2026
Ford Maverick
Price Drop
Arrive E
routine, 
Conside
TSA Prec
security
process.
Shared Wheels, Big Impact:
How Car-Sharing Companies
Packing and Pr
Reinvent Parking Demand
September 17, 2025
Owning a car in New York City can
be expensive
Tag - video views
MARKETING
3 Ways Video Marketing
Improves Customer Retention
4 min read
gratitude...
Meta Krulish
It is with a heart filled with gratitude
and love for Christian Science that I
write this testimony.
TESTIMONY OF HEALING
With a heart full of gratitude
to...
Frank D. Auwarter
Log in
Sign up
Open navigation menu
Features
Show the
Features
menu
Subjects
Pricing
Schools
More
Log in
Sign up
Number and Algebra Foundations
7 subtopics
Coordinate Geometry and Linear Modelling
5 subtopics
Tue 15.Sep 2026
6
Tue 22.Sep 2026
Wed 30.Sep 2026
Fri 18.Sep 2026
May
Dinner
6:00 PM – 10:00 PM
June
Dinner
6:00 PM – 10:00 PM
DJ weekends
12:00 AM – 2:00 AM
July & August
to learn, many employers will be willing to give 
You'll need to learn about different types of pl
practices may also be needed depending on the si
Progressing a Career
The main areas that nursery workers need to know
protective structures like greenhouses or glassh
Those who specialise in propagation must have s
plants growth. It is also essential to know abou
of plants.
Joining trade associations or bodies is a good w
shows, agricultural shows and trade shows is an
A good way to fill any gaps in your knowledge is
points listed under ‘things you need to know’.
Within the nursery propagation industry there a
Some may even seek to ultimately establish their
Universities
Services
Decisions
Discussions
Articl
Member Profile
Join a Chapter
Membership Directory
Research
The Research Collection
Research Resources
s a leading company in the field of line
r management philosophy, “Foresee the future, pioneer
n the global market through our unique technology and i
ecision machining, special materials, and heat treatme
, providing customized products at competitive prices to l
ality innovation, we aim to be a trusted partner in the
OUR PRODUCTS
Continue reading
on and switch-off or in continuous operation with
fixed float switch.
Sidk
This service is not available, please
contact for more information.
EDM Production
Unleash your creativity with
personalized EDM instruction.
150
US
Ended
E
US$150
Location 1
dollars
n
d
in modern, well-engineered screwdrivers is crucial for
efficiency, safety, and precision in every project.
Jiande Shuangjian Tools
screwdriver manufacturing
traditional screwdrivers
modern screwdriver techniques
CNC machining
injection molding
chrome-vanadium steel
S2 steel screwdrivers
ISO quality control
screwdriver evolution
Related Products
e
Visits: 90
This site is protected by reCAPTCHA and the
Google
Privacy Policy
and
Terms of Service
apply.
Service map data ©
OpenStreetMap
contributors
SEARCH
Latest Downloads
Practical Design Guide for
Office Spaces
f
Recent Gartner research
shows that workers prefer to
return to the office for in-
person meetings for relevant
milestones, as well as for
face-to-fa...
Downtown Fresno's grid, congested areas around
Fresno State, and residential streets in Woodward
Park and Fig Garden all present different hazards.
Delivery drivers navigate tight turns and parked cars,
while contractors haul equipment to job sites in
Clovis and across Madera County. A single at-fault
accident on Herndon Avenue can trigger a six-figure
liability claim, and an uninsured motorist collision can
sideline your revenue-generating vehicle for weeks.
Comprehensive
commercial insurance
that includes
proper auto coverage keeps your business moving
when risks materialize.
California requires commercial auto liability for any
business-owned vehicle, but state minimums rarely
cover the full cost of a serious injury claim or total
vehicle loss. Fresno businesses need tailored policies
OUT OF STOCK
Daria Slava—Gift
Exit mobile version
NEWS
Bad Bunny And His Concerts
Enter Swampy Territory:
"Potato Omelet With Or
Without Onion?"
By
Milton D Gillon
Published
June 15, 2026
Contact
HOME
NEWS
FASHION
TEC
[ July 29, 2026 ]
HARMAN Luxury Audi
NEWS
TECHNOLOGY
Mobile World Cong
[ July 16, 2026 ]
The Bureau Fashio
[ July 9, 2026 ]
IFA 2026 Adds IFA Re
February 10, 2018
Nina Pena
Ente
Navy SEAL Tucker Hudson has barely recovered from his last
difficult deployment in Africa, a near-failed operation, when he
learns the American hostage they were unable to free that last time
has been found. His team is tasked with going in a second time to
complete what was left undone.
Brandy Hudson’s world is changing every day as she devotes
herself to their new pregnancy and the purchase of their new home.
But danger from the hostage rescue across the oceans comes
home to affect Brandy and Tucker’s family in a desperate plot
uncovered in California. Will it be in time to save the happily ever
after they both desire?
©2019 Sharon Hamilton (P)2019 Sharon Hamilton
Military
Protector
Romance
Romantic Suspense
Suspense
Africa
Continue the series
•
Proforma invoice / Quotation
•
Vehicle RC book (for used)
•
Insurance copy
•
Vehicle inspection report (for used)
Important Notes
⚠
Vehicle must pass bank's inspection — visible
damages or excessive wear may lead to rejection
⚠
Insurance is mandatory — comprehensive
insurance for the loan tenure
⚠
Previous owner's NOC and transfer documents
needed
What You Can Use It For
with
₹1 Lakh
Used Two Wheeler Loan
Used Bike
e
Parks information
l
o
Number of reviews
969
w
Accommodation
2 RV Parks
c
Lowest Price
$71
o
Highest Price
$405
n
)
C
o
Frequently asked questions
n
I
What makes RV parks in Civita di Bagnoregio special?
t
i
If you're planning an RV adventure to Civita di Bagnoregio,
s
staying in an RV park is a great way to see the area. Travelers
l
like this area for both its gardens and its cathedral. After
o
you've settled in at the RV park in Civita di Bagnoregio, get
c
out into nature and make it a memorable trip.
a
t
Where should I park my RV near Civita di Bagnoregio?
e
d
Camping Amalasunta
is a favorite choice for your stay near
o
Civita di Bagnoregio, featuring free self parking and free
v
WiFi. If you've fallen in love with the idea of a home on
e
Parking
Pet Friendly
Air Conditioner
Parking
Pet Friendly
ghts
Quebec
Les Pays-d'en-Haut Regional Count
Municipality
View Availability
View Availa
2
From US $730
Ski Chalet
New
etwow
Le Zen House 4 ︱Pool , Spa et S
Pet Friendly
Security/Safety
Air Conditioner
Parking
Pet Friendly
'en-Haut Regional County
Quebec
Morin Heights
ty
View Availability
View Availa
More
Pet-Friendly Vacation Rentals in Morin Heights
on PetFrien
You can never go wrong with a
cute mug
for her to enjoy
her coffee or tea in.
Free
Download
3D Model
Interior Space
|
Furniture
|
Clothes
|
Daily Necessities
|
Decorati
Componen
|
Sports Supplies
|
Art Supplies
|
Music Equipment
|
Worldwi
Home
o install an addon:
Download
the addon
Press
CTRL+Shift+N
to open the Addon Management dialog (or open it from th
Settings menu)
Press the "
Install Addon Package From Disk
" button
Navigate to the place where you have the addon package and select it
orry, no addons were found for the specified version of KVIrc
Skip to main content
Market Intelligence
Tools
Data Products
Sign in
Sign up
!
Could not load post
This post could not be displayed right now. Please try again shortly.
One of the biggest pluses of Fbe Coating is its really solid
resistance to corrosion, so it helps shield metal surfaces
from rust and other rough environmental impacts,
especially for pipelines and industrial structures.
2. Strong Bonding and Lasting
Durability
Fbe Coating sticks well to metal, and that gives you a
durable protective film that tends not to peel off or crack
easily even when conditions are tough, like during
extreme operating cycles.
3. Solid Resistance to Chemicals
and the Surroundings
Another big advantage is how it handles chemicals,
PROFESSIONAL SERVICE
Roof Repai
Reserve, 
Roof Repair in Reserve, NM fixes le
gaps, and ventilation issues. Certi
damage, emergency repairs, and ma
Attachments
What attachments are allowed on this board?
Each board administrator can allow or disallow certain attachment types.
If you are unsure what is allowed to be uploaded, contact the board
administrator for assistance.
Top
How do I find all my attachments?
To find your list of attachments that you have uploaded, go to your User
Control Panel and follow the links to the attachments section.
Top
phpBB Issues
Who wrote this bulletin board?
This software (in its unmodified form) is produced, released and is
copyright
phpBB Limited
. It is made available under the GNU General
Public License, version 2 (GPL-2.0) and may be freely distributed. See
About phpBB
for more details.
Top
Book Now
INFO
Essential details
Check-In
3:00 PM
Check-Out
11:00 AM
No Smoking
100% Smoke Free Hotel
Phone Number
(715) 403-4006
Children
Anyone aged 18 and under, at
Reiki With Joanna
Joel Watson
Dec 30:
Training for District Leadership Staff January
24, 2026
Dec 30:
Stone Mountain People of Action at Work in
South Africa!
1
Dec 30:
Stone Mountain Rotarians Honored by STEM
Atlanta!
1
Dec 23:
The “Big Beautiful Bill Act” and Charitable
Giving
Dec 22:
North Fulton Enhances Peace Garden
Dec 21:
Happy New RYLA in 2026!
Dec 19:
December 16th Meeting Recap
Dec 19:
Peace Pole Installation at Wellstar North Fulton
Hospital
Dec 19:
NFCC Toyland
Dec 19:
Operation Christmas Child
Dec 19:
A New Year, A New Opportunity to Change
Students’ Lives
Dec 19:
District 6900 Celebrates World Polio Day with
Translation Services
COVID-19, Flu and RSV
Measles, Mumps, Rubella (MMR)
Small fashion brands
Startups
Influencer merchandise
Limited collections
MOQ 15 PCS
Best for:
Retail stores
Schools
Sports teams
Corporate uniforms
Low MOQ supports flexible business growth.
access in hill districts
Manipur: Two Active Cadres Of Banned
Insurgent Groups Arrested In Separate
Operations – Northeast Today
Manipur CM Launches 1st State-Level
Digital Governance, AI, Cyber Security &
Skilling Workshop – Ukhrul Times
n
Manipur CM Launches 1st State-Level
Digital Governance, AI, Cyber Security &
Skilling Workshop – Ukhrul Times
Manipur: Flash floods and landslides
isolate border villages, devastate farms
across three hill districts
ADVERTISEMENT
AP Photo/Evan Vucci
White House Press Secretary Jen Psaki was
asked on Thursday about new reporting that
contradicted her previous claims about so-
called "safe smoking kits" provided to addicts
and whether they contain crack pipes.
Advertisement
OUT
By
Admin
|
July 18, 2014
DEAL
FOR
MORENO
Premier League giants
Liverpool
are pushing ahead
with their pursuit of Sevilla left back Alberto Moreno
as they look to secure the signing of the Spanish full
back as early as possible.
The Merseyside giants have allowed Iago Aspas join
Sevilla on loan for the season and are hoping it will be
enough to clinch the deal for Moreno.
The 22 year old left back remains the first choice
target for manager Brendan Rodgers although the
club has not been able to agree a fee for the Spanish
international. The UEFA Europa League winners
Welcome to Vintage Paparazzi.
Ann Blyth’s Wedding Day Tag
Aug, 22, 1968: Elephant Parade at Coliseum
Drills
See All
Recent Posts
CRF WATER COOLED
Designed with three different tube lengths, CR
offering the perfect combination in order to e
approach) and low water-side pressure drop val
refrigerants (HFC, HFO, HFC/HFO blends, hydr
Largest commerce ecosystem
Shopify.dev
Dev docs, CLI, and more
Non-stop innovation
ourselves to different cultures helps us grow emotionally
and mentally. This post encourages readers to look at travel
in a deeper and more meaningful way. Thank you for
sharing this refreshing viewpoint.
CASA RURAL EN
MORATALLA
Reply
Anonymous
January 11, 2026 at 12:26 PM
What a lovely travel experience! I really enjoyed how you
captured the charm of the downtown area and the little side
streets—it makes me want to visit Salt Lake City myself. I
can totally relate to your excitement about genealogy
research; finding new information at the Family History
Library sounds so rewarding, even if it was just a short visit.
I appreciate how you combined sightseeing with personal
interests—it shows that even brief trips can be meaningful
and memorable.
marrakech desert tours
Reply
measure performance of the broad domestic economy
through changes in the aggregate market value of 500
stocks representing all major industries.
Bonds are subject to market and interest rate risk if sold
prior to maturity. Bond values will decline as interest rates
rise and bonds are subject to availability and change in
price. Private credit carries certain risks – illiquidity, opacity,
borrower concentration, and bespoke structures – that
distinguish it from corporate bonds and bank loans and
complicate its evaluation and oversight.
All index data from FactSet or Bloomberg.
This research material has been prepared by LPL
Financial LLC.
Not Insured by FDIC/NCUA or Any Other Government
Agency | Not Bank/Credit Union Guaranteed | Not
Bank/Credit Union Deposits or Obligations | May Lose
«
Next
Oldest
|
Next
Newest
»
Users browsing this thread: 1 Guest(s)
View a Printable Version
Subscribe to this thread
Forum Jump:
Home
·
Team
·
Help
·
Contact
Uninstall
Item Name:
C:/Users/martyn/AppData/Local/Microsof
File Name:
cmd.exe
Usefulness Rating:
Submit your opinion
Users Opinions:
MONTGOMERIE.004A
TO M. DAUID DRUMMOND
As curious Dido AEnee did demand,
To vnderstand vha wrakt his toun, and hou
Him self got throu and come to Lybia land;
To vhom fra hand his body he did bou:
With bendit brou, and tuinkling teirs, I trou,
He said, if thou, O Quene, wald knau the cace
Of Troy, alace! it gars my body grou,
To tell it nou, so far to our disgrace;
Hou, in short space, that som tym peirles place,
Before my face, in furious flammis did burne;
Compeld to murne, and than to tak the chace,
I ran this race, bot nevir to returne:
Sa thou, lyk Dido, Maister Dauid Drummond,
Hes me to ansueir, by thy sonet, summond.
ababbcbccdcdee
********************
_Directions for this task_. Beginning at the line above with "Wed 30.Sep 2026" and finishing at the line with "Progressing a Career", return each line exactly and return nothing else.

_Exercise answer_.
Wed 30.Sep 2026
Fri 18.Sep 2026
May
Dinner
6:00 PM – 10:00 PM
June
Dinner
6:00 PM – 10:00 PM
DJ weekends
12:00 AM – 2:00 AM
July & August
to learn, many employers will be willing to give 
You'll need to learn about different types of pl
practices may also be needed depending on the si
Progressing a Career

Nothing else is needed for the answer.